**Source text:**
================

The alternative life-saving equipment complied with the IMCO requirements. There was a sufficiency of lifeboats and a sufficiency of liferafts. Therefore, without wishing in any way to prejudice the inquiry, one can say that the equipment on board appeared to be satisfactory and adequate.

My hon. Friend has acted with commendable speed. Is he aware that there is considerable concern in the Swansea area, from which the ship in question sailed? Two Swansea men on it were drowned. It is said that the skipper of another vessel, the "Heemskirk", refused to take the load, recognising that a combination of fine anthracite dust and water leads to a very unstable load? Will my hon. Friend ensure that this matter is fully investigated?

I can assure my hon. Friend that that matter falls within the scope of the inquiry and that it will be formally investigated.

My colleagues and I on the Liberal bench would like to associate ourselves with the expressions of sympathy to the next-of-kin and express our admiration for those who tried to save the men's lives. Is the hon. Gentleman aware of the great distress which must have been caused to next-of-kin by the televised interview with the helicopter crew, who described their failure in carrying out the attempted rescue? Does he think that it is very bad to let interviews of this sort take place before the next-of-kin have been informed?

I have a good deal of sympathy with what the hon. Gentleman has said. It is impossible for me to determine how a television interview will be conducted. One hopes that a certain amount of sensitivity will enter into these matters. I hope that the point raised by the hon. Gentleman will be noted where it matters.

Is my hon. Friend in a position to say whether the recommendations for the loading of cargoes such as coal are governed by marine notice regulations or by statute law? Is he satisfied with the co-ordination of the air-sea rescue operation?

The question is covered by marine notices, but such notices are of an advisory nature. My hon. Friend will know of the concern which I have already expressed about the failure to adhere to M notice requirements from time to time, although I am making no comment about this specific issue. Therefore, several months ago I authorised work to be undertaken in my Department to determine which M notices should have the force of law. This work is proceeding satisfactorily. However, additional legislation will be required, and I cannot say that it will be achieved in this Session.

My hon. Friend's question about the co-ordination of the rescue services impinges on the nature of the inquiry that will have to be undertaken. We constantly keep in mind the changing requirements. We try to ensure that the rescue services co-ordinate properly, but it is a matter for the formal inquiry to determine whether they were co-ordinating satisfactorily in this instance.

Although the vessel apparently passed its marine survey as recently as 1974, is the Minister absolutely satisfied about the way in which marine surveys are carried out, or does he think that some expansion of the system or an increased number of personnel are necessary? Is he satisfied that the IMCO regulations and the United Kingdom regulations as to the safety of lifeboats are entirely satisfactory? If not, will he bring forward either legislation or regulations?

The hon. Gentleman should know that when dealing with matters of this nature it would be dangerous to say that one is entirely satisfied. These matters are kept constantly under scrutiny and will continue to be kept under scrutiny. It would not be proper for me to make any comment upon the survey undertaken in this case beyond that which I have already made to the House.

================

**Tasks and exercises:**
a) From the parliamentary exchange, pull out the stretch from "Although the vessel" through "to the House.".
b) According to the parliamentary exchange, in what year did the vessel apparently pass its marine survey?

**Provided material:**
================

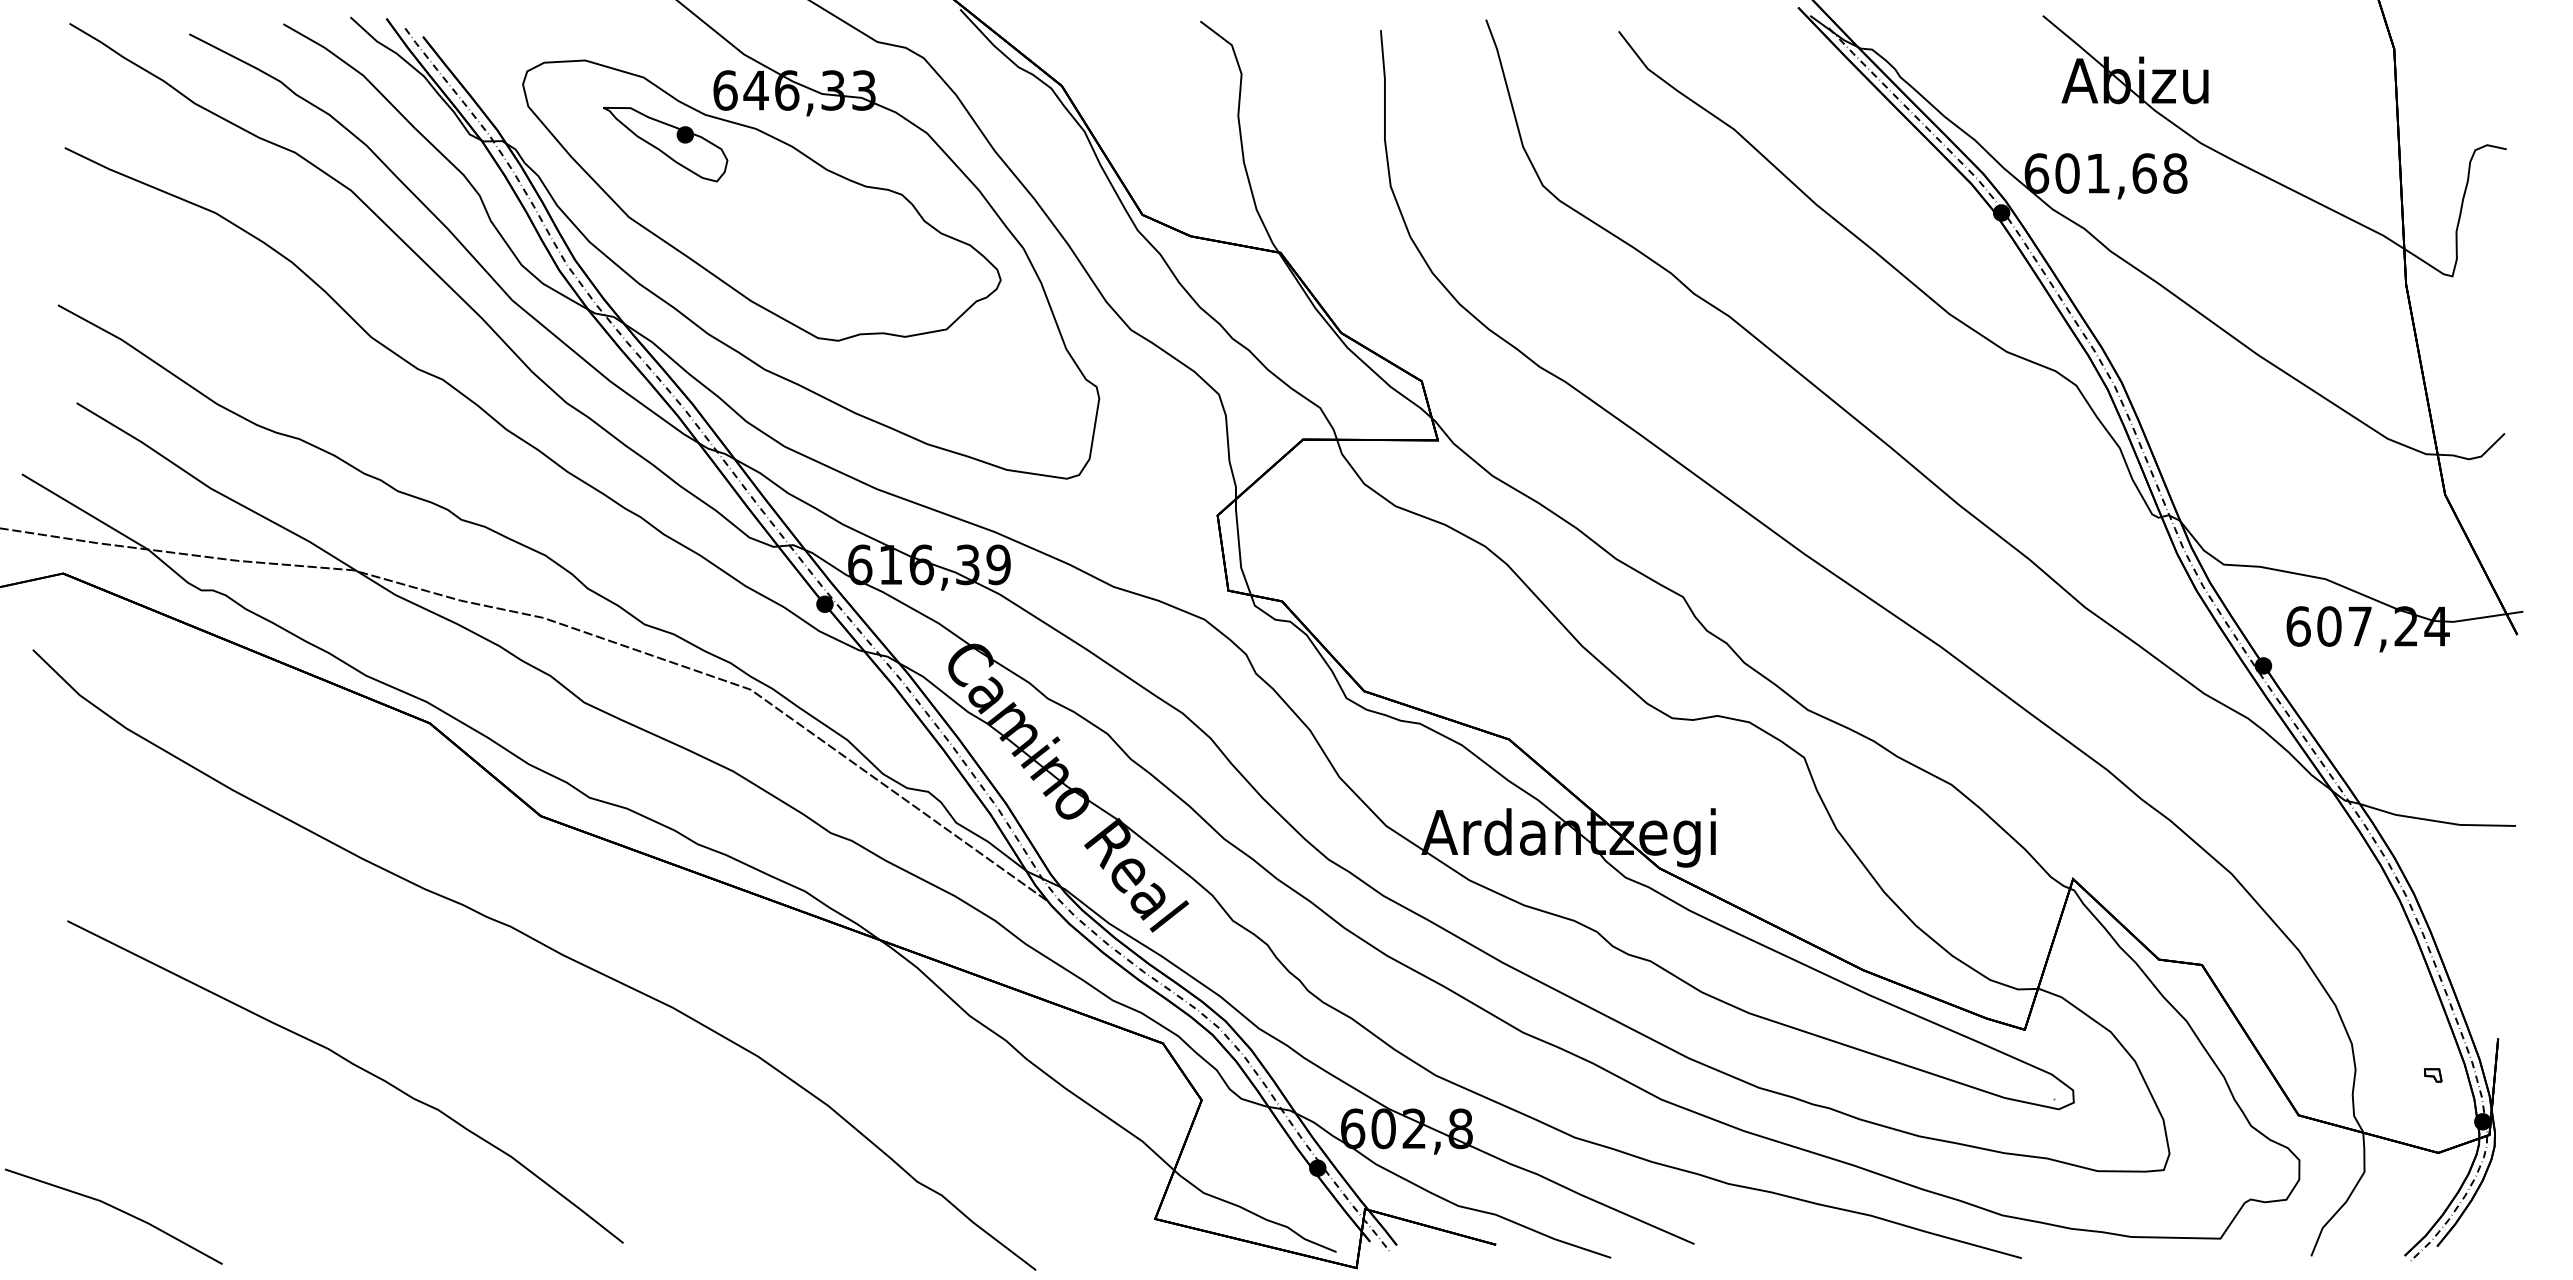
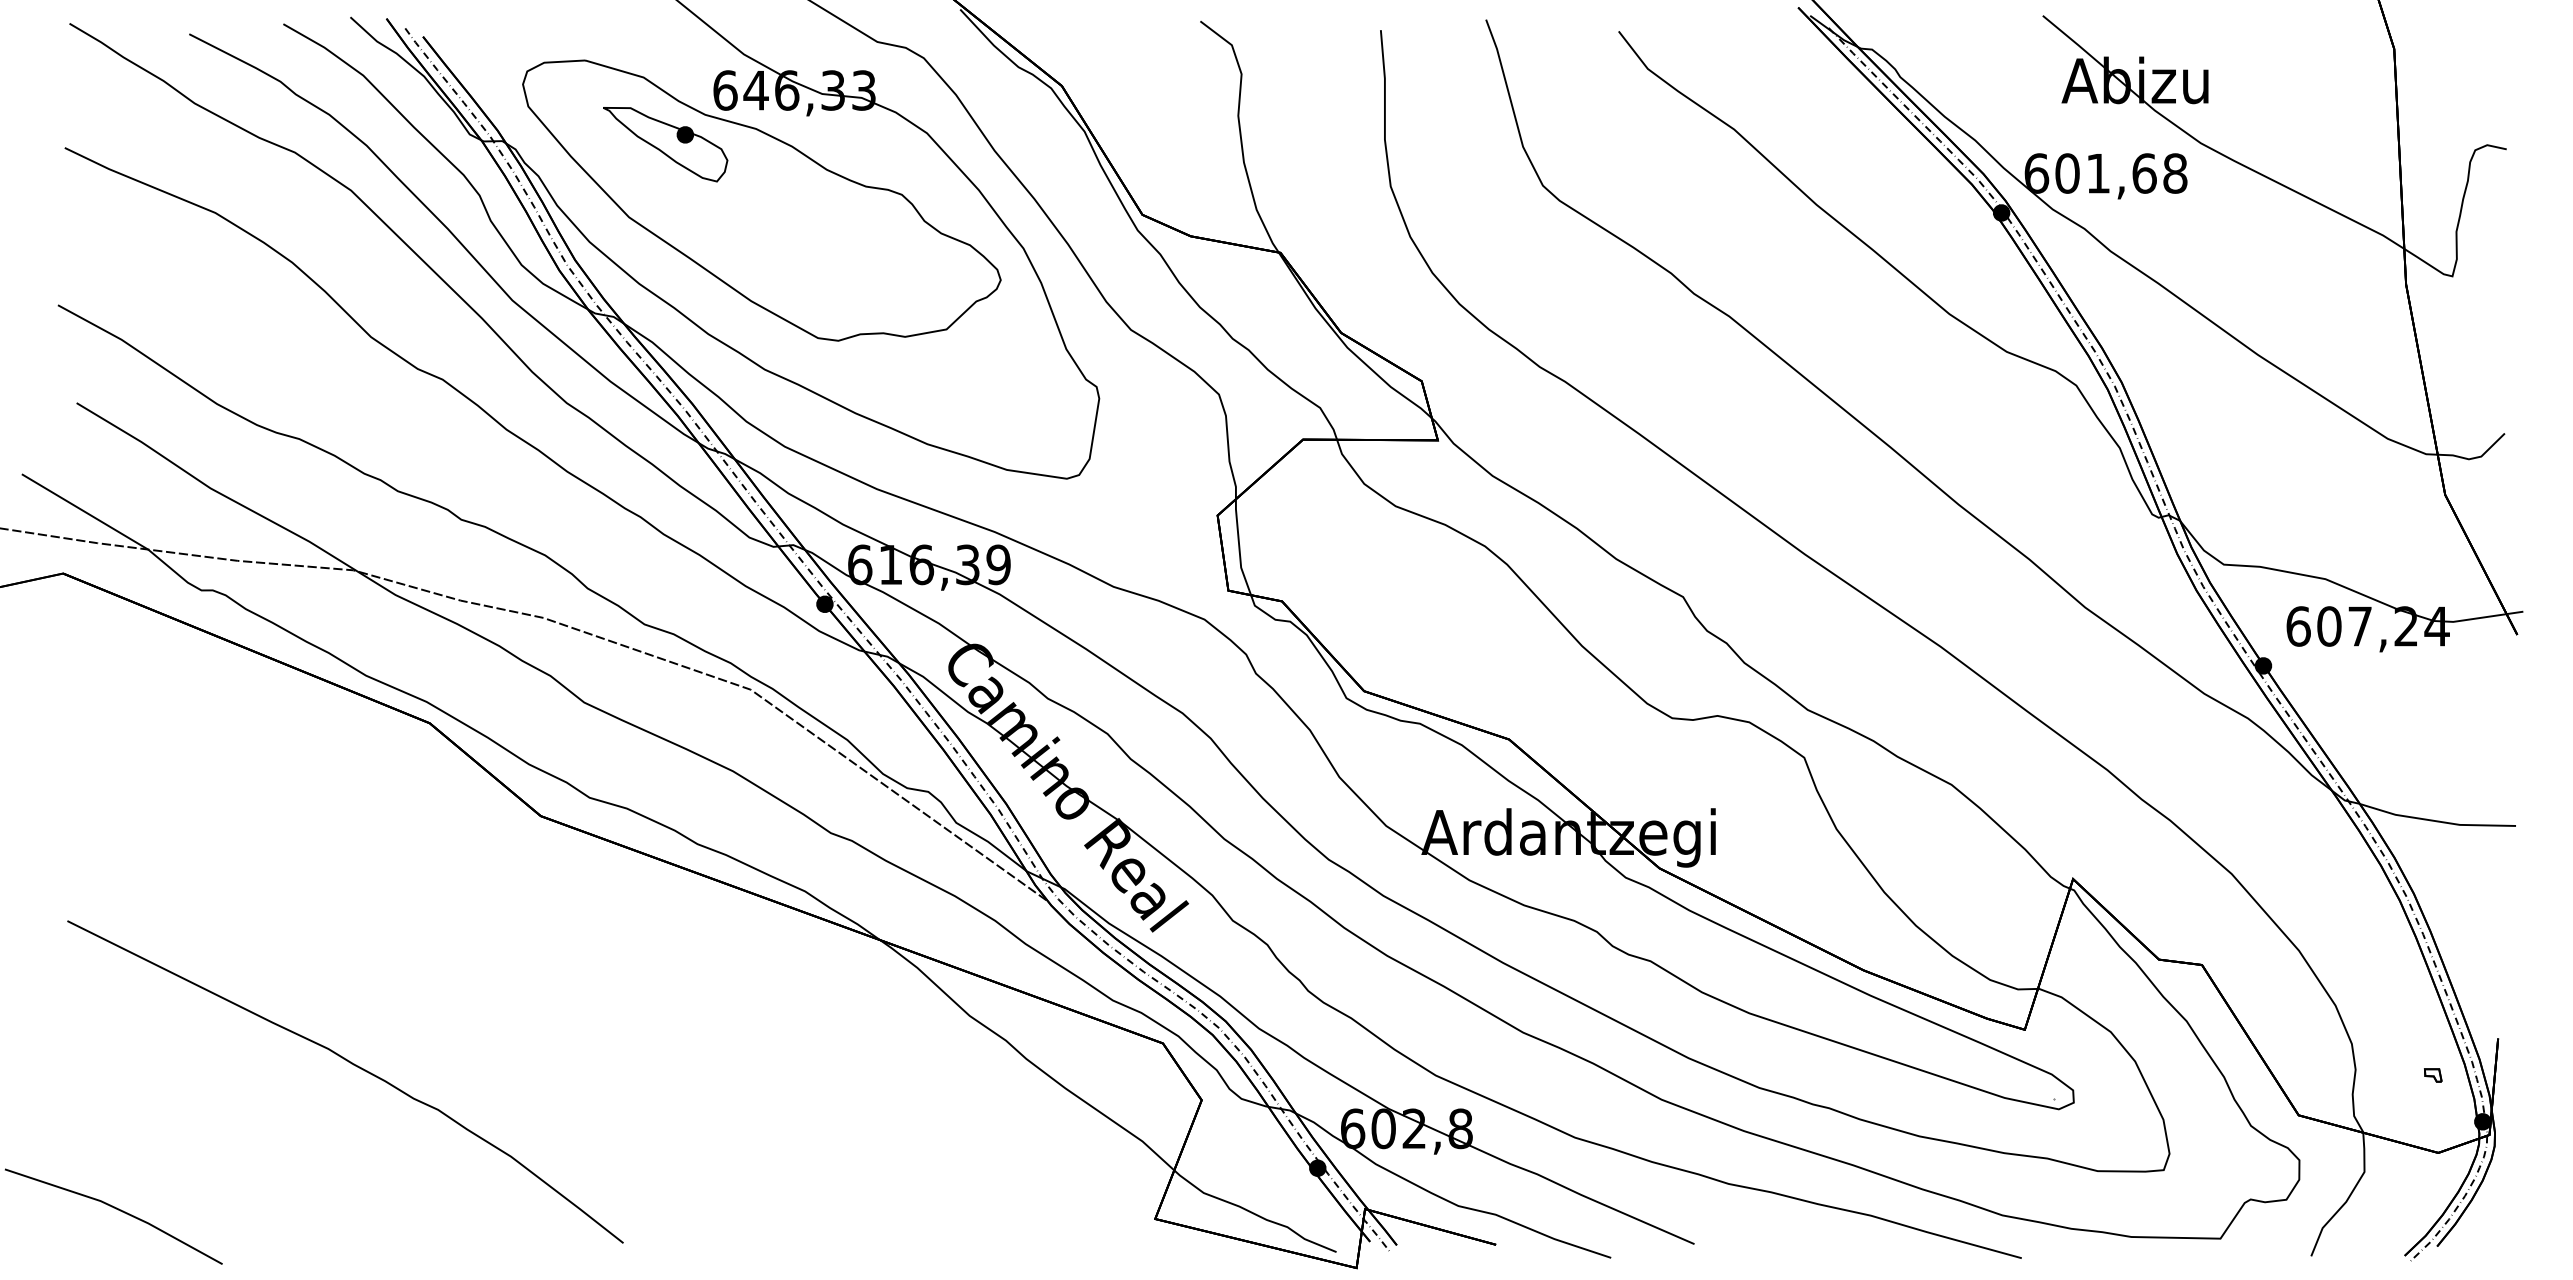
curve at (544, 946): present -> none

================

**Answers to the tasks:**
a)
Although the vessel apparently passed its marine survey as recently as 1974, is the Minister absolutely satisfied about the way in which marine surveys are carried out, or does he think that some expansion of the system or an increased number of personnel are necessary? Is he satisfied that the IMCO regulations and the United Kingdom regulations as to the safety of lifeboats are entirely satisfactory? If not, will he bring forward either legislation or regulations?

The hon. Gentleman should know that when dealing with matters of this nature it would be dangerous to say that one is entirely satisfied. These matters are kept constantly under scrutiny and will continue to be kept under scrutiny. It would not be proper for me to make any comment upon the survey undertaken in this case beyond that which I have already made to the House.

b) 1974